Асаркан был нищим. Принципиальным нищим. Нищим-аристократом. Он никогда ни у кого ничего не просил. Склонен был отказаться от всего, что мешало его состоянию абсолютной свободы — но абсолютной не для всех, а в его собственном понимании абсолюта. Это проявлялось даже в одежде. Он пытался освободиться от всего лишнего. Несмотря на морозы, всегда демонстративно расхаживал по улице Горького без пальто — от одного кафе до ещё одной бутербродной — в пиджаке с толстым шарфом и в шапке-ушанке, с пачкой газет под мышкой. Он сам придумывал новую моду, и в этом смысле он и был истинным денди. В самом этом внешнем облике был вызов — протест против предсказуемости, режимности советской жизни.

В одежде настоящего денди должен присутствовать некий вызов — скрытый символ принадлежности к сообществу близких по духу людей, вроде зелёной гвоздики Оскара Уайльда или пачки газет под мышкой у Асаркана в затёртом пиджаке. Каждая страна и каждая эпоха порождает свой тип великого нищего. Мы знаем Диогена с его бочкой и босого Сократа, мы знаем азиатских дервишей, христианских мистиков-столпников, православных юродивых. В лондонском Сохо, рядом со входом в мой питейный клуб The Colony Room, иногда трудно сказать, видишь ли ты нищего или, скажем, Дамиена Херста, приблатняющегося под небритого пролетария. Однажды он вышел на улицу из клуба со стаканом в руке. Стоял, раздумывая, куда ему дальше воротить оглобли. Пока он думал, кто-то из прохожих бросил ему в стакан мелочь. Решили, что это — сосуд для подаяния.

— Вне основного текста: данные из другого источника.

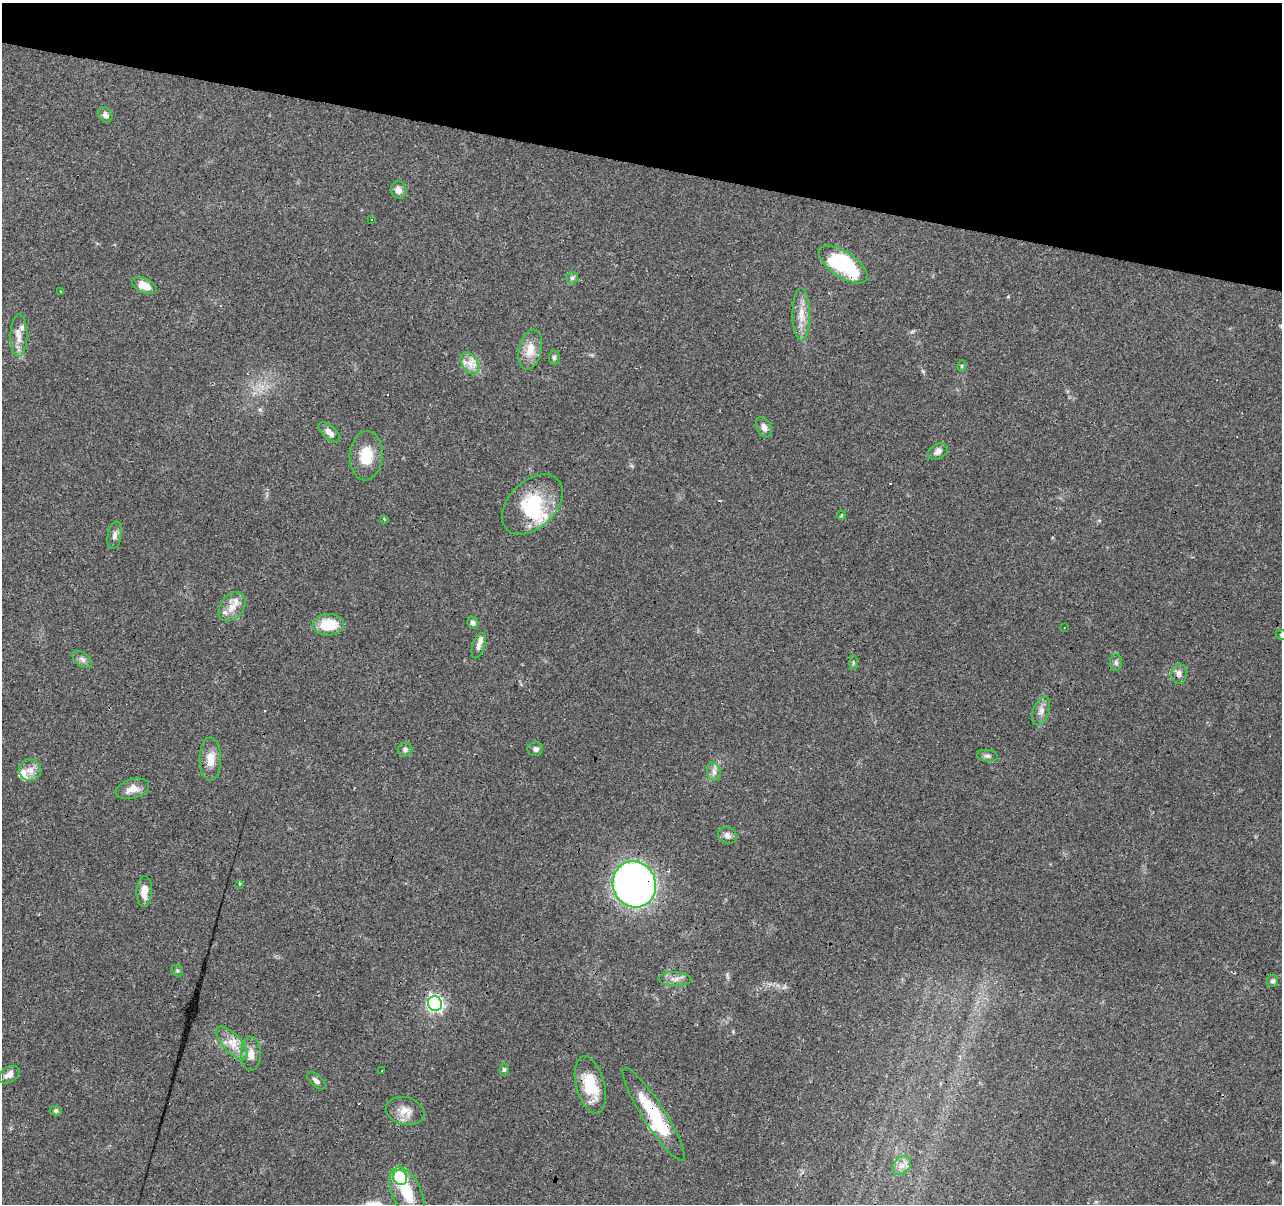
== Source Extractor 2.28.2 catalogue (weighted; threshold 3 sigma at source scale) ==
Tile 2 of 4 x 4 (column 2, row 1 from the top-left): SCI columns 1281-2560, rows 3825-5026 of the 5122 x 5305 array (HDU 1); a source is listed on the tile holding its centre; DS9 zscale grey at full resolution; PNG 1284 x 1206 px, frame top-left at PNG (2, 3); each listed source drawn as its Kron ellipse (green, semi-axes under 4 px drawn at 4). Shown black and unused: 14% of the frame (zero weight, under 3 of 4 exposures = <1% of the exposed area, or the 3 px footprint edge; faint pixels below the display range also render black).
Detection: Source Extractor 2.28.2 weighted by HDU 2 'WHT'; one run over the whole footprint, this tile lists its part. Background 0.0456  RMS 0.0046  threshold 0.0206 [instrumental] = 3 sigma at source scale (4.5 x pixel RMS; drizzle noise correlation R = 1.50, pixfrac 1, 0.0396/0.0396 arcsec/px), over >= 5 px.
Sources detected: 76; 1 inside a brighter object's white glare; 7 cosmic-ray / hot-pixel residue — neither listed nor drawn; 8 inside a brighter listed object's ellipse — not listed separately; the other 60 listed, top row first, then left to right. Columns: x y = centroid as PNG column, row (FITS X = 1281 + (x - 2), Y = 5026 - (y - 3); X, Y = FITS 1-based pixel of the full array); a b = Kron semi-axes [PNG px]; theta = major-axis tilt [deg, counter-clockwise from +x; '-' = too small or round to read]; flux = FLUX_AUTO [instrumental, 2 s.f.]
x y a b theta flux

Классический припев лондонского уличного попрошайки — это неизменное “Change, please!” То есть, “Мелочь, пожал-ста!” Однако, английское слово “change” означает ещё и перемены. Так что нищий своеобразным путём призывает общество к переменам. Бомжи — это прогрессивный элемент в современном консервативном мире: они склонны легко приспосабливаться к новым обстоятельствам, перенимать окружающие обычаи и стиль жизни. И перемены в обществе.

Пример нищего и бомжа говорит нам, что нечего цепляться за стабильность и статус. От самого себя избавиться невозможно. Возможно лишь экспериментировать с самим собой. И этими бесстрашными экспериментами, как под куполом цирка, Асаркан развлекал пол-России. В семидесятые годы он эмигрировал через Рим в Чикаго и создал из этого города такую же легенду в открытках, как в своё время сделал легенду из своей московской жизни. Асаркан раздавал имена этому безымянному (до него) миру Америки. Америка знает и ценит этот тип — нищего аутсайдера, бунтаря-одиночки. К таким прислушиваются. Но то, что было отчуждённостью среди стен советской власти трансформировалась в языковую отчуждённость в Чикаго. Что, впрочем, его устраивало: он не хотел никакой гармонии с общественностью.


Первая версия этого эссе опубликована в журнале Citizen K в 2003 году.